**Texto de lectura**
★ ★ ★

Las fotografías guardadas del franquismo suelen captar momentos trascendentales en la vida de un antepasado. La boda de unos abuelos, el picnic que inaugura la primavera o el primer viaje al pueblo en un radiante Seat 600 para trasegar en Navidad.
En cambio, el ejercicio que propone David Pallol en Tipismo franquista: recuerdos de una sociedad perdida es el de darle contexto a esos momentos personales e intransferibles. Mediante un exhaustivo trabajo, el historiador ha logrado recabar hasta 500 retratos que sirven para complementar memorias en blanco y negro.
«He querido enfocarlo desde un punto de vista popular. Salvo un capítulo –el primero, La España uniforme–he presentado el franquismo desde las figuras de la calle, las que lo padecieron día a día», cuenta el escritor.
La nostalgia del pasado suele confundir y convierte lo que se fue en bonitos recuerdos. Tipismo franquista consigue evitar que la memoria endulce el ayer, marcado por la pobreza, la escasez y el silencio. «La gente joven que vota a Ciudadanos y a Vox tiene idealizado el franquismo, pero aún en los 70 éramos un país pobre, nos salvaron los fondos europeos», apunta el autor.

★ ★ ★

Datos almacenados
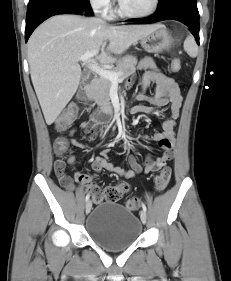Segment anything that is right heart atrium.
Listing matches in <instances>:
<instances>
[{
  "instance_id": "right-heart-atrium-1",
  "label": "right heart atrium",
  "mask_w": 231,
  "mask_h": 281,
  "mask_svg": "<svg viewBox=\"0 0 231 281\" xmlns=\"http://www.w3.org/2000/svg\"><path fill=\"white\" fill-rule=\"evenodd\" d=\"M89 2L93 8L102 13H108L113 5V0H89Z\"/></svg>"
}]
</instances>
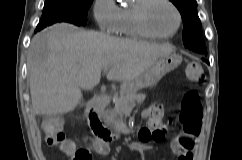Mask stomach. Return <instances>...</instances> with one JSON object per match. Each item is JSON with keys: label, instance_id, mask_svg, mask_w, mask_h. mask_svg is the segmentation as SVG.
<instances>
[{"label": "stomach", "instance_id": "0dacf381", "mask_svg": "<svg viewBox=\"0 0 242 160\" xmlns=\"http://www.w3.org/2000/svg\"><path fill=\"white\" fill-rule=\"evenodd\" d=\"M181 62L182 57L175 53L166 57H161L137 79L123 82L121 84V92L123 94H128L144 88L154 87L165 74L177 68Z\"/></svg>", "mask_w": 242, "mask_h": 160}]
</instances>
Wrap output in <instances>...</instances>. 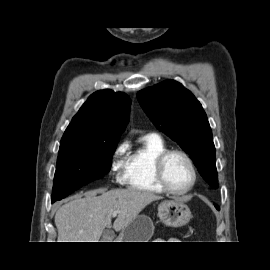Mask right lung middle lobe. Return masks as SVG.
<instances>
[{"instance_id":"dd1d6c3e","label":"right lung middle lobe","mask_w":270,"mask_h":270,"mask_svg":"<svg viewBox=\"0 0 270 270\" xmlns=\"http://www.w3.org/2000/svg\"><path fill=\"white\" fill-rule=\"evenodd\" d=\"M117 143L61 140L51 201L104 176L110 170Z\"/></svg>"}]
</instances>
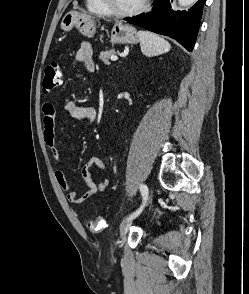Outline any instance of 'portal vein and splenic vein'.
<instances>
[{
    "label": "portal vein and splenic vein",
    "mask_w": 249,
    "mask_h": 294,
    "mask_svg": "<svg viewBox=\"0 0 249 294\" xmlns=\"http://www.w3.org/2000/svg\"><path fill=\"white\" fill-rule=\"evenodd\" d=\"M111 61H116V60H118V57L117 56H111Z\"/></svg>",
    "instance_id": "portal-vein-and-splenic-vein-1"
}]
</instances>
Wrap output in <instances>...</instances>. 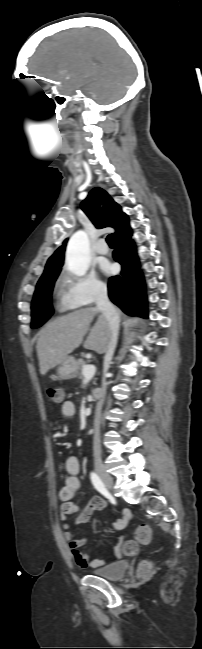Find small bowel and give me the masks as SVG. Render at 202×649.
Instances as JSON below:
<instances>
[{"label": "small bowel", "instance_id": "obj_1", "mask_svg": "<svg viewBox=\"0 0 202 649\" xmlns=\"http://www.w3.org/2000/svg\"><path fill=\"white\" fill-rule=\"evenodd\" d=\"M61 413L66 418H71L76 413L75 404L71 400H66L61 405ZM64 468L68 476L65 479L64 485L59 491V498L62 501L60 507L61 526L65 530V539L67 540L71 557L76 564L81 568H97L103 566L106 561L104 559L92 558L89 554L81 552L80 548L86 543V538L74 534L72 528L80 524L87 523L95 511L103 510L106 503L100 497H93L90 502L84 507H80L73 502V498L81 487L79 473L81 465L77 457L72 456L65 460ZM77 514L73 524L69 520V516ZM131 518V513L124 510L122 517L114 523L115 530H122L126 527ZM123 541L119 539L115 550V557H120L123 553Z\"/></svg>", "mask_w": 202, "mask_h": 649}]
</instances>
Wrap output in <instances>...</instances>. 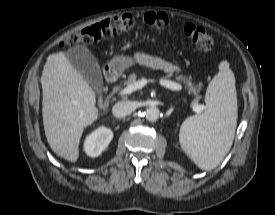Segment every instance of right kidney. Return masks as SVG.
<instances>
[{
    "mask_svg": "<svg viewBox=\"0 0 275 215\" xmlns=\"http://www.w3.org/2000/svg\"><path fill=\"white\" fill-rule=\"evenodd\" d=\"M113 138V132L106 127H100L88 135L84 142V150L88 156L97 157L108 147Z\"/></svg>",
    "mask_w": 275,
    "mask_h": 215,
    "instance_id": "ca27d5eb",
    "label": "right kidney"
}]
</instances>
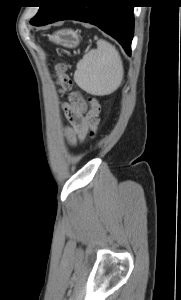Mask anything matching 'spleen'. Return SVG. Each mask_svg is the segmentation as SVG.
<instances>
[{
  "mask_svg": "<svg viewBox=\"0 0 181 300\" xmlns=\"http://www.w3.org/2000/svg\"><path fill=\"white\" fill-rule=\"evenodd\" d=\"M123 74L122 60L115 46L100 39L97 49H91L78 61L74 81L87 93L104 96L118 89Z\"/></svg>",
  "mask_w": 181,
  "mask_h": 300,
  "instance_id": "spleen-1",
  "label": "spleen"
}]
</instances>
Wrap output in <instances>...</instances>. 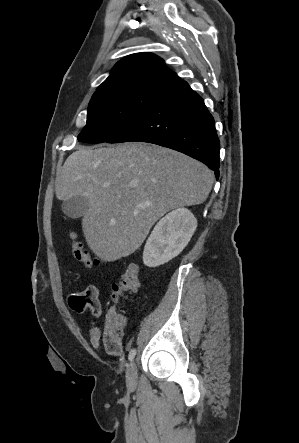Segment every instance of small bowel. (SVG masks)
Masks as SVG:
<instances>
[{
    "label": "small bowel",
    "mask_w": 299,
    "mask_h": 443,
    "mask_svg": "<svg viewBox=\"0 0 299 443\" xmlns=\"http://www.w3.org/2000/svg\"><path fill=\"white\" fill-rule=\"evenodd\" d=\"M101 290L96 285H89L83 292L72 294L69 297L70 307L77 311L83 312L88 309L94 319L102 315V305L100 301ZM113 312L108 309L106 318ZM89 340L93 348L99 350L104 348L110 355H120L122 353V343L120 335L111 334L106 328L101 330L94 322L89 327Z\"/></svg>",
    "instance_id": "1"
}]
</instances>
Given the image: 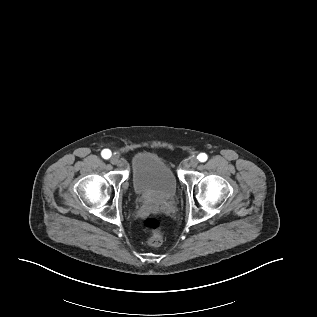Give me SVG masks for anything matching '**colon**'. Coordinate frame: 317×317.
I'll use <instances>...</instances> for the list:
<instances>
[{"instance_id": "5ec220e1", "label": "colon", "mask_w": 317, "mask_h": 317, "mask_svg": "<svg viewBox=\"0 0 317 317\" xmlns=\"http://www.w3.org/2000/svg\"><path fill=\"white\" fill-rule=\"evenodd\" d=\"M144 227L152 233L147 239V244L152 247L160 246L163 242L160 220L155 217H148L144 220Z\"/></svg>"}]
</instances>
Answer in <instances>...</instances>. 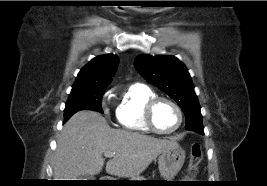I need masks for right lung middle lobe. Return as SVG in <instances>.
Listing matches in <instances>:
<instances>
[{
	"mask_svg": "<svg viewBox=\"0 0 267 186\" xmlns=\"http://www.w3.org/2000/svg\"><path fill=\"white\" fill-rule=\"evenodd\" d=\"M104 91L105 88L71 91L64 110V122L80 110H92L103 113L101 100Z\"/></svg>",
	"mask_w": 267,
	"mask_h": 186,
	"instance_id": "dd1d6c3e",
	"label": "right lung middle lobe"
}]
</instances>
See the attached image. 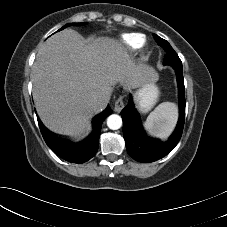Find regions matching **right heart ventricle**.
<instances>
[{"label": "right heart ventricle", "instance_id": "1", "mask_svg": "<svg viewBox=\"0 0 227 227\" xmlns=\"http://www.w3.org/2000/svg\"><path fill=\"white\" fill-rule=\"evenodd\" d=\"M122 42L128 49L137 50L143 45L144 37L139 33H128L122 36Z\"/></svg>", "mask_w": 227, "mask_h": 227}]
</instances>
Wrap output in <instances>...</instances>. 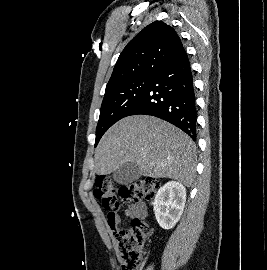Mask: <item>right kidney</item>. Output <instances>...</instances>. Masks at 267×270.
Instances as JSON below:
<instances>
[{
    "mask_svg": "<svg viewBox=\"0 0 267 270\" xmlns=\"http://www.w3.org/2000/svg\"><path fill=\"white\" fill-rule=\"evenodd\" d=\"M186 202V189L176 181H169L157 192L154 213L161 228L168 230L180 220Z\"/></svg>",
    "mask_w": 267,
    "mask_h": 270,
    "instance_id": "ca27d5eb",
    "label": "right kidney"
}]
</instances>
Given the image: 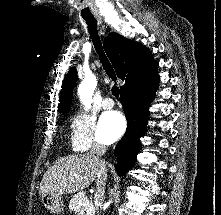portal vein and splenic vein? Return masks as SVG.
<instances>
[{"label":"portal vein and splenic vein","instance_id":"1","mask_svg":"<svg viewBox=\"0 0 221 215\" xmlns=\"http://www.w3.org/2000/svg\"><path fill=\"white\" fill-rule=\"evenodd\" d=\"M89 204V200H85L84 202L80 203V206H87Z\"/></svg>","mask_w":221,"mask_h":215}]
</instances>
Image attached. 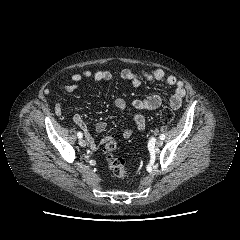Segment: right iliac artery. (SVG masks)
<instances>
[{
    "label": "right iliac artery",
    "instance_id": "obj_1",
    "mask_svg": "<svg viewBox=\"0 0 240 240\" xmlns=\"http://www.w3.org/2000/svg\"><path fill=\"white\" fill-rule=\"evenodd\" d=\"M77 136H78L79 138H82V137H83V134H82L81 132H78V133H77Z\"/></svg>",
    "mask_w": 240,
    "mask_h": 240
}]
</instances>
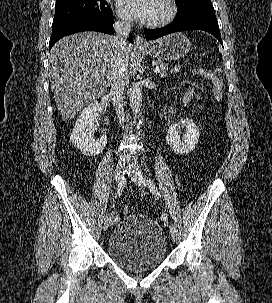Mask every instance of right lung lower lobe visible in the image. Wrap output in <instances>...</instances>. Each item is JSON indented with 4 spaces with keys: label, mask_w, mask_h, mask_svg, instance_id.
<instances>
[{
    "label": "right lung lower lobe",
    "mask_w": 272,
    "mask_h": 303,
    "mask_svg": "<svg viewBox=\"0 0 272 303\" xmlns=\"http://www.w3.org/2000/svg\"><path fill=\"white\" fill-rule=\"evenodd\" d=\"M113 23V15L108 17L84 15L53 24L49 49H51L60 38L76 32L98 31L107 34H114ZM130 42H133L132 35H130Z\"/></svg>",
    "instance_id": "1"
}]
</instances>
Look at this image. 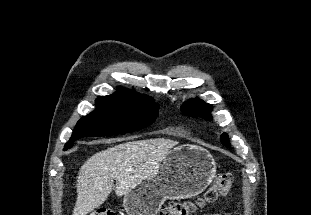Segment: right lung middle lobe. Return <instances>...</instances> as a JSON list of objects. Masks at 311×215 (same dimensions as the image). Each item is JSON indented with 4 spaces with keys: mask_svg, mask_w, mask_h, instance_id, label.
I'll list each match as a JSON object with an SVG mask.
<instances>
[{
    "mask_svg": "<svg viewBox=\"0 0 311 215\" xmlns=\"http://www.w3.org/2000/svg\"><path fill=\"white\" fill-rule=\"evenodd\" d=\"M159 105L154 101L136 102L109 97L96 100V110L82 117L64 150L75 140L88 136H109L132 132L151 125L157 118Z\"/></svg>",
    "mask_w": 311,
    "mask_h": 215,
    "instance_id": "right-lung-middle-lobe-1",
    "label": "right lung middle lobe"
}]
</instances>
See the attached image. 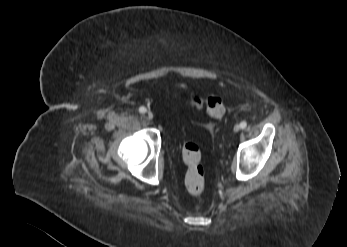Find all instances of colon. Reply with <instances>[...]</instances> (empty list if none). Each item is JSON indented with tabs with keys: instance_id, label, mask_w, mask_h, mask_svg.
Wrapping results in <instances>:
<instances>
[{
	"instance_id": "5ec220e1",
	"label": "colon",
	"mask_w": 347,
	"mask_h": 247,
	"mask_svg": "<svg viewBox=\"0 0 347 247\" xmlns=\"http://www.w3.org/2000/svg\"><path fill=\"white\" fill-rule=\"evenodd\" d=\"M190 104L196 109L205 106L208 114L214 118H219L225 113L223 101L216 96H211L206 99H202L199 96H192ZM182 156L187 166L184 182L186 191L190 195L198 196L203 192L205 186L204 168L201 162L200 149L194 142L185 141L182 148Z\"/></svg>"
}]
</instances>
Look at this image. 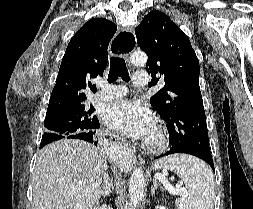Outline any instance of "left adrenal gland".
<instances>
[{"instance_id":"a2214340","label":"left adrenal gland","mask_w":253,"mask_h":209,"mask_svg":"<svg viewBox=\"0 0 253 209\" xmlns=\"http://www.w3.org/2000/svg\"><path fill=\"white\" fill-rule=\"evenodd\" d=\"M158 188L157 181L155 180L153 185L151 186V194L153 195L155 193V190Z\"/></svg>"}]
</instances>
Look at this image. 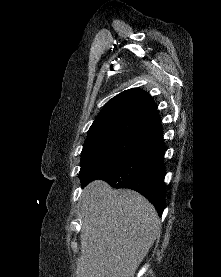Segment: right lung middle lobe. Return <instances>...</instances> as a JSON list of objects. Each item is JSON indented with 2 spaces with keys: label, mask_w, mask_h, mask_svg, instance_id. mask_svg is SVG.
I'll return each instance as SVG.
<instances>
[{
  "label": "right lung middle lobe",
  "mask_w": 221,
  "mask_h": 277,
  "mask_svg": "<svg viewBox=\"0 0 221 277\" xmlns=\"http://www.w3.org/2000/svg\"><path fill=\"white\" fill-rule=\"evenodd\" d=\"M145 137L141 124L105 125L90 129L81 154V181L112 169Z\"/></svg>",
  "instance_id": "dd1d6c3e"
}]
</instances>
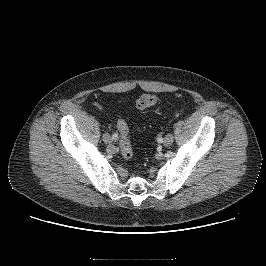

★ ★ ★

**Ejercicios**
**A.** Según el texto sobre el libro Tipismo franquista, ¿cuántos retratos logró reunir el historiador?
**B.** Resume en dos oraciones el texto sobre el libro Tipismo franquista.
**C.** Prosigue el texto sobre el libro Tipismo franquista a partir de su última oración.

**Soluciones**
**A.** Hasta 500 retratos.

**B.** En Tipismo franquista: recuerdos de una sociedad perdida, el historiador David Pallol reúne hasta 500 retratos para dar contexto a los momentos personales que captan las fotografías guardadas del franquismo, y presenta esa época desde un punto de vista popular, a través de las figuras de la calle. El libro evita que la nostalgia endulce un pasado marcado por la pobreza, la escasez y el silencio, y su autor afirma que aún en los años 70 el país era pobre.

**C.**
La nueva obra de Pallol, que también ha escrito sobre la huella del fascismo en la arquitectura de Madrid, expone casi para neófitos los rasgos, peculiaridades y momentos icónicos del régimen; un libro que trata desde la División Azul hasta los niños traperos que separaban la basura y que tiene tanta documentación que bien valdría como manual en institutos o como iniciación para extranjeros.
Esta obra pretende, también, servir de guía hacia otros productos culturales, películas y publicaciones; no deja de ser una pequeña enciclopedia sobre el régimen: «Algo hay de eso, pero hay mucho tabú y es difícil trabajar de esta manera. He querido reflejar en el libro la realidad de todo un país, que se sufrió igual en todos lados, pero no hay medios para digitalizarlo todo».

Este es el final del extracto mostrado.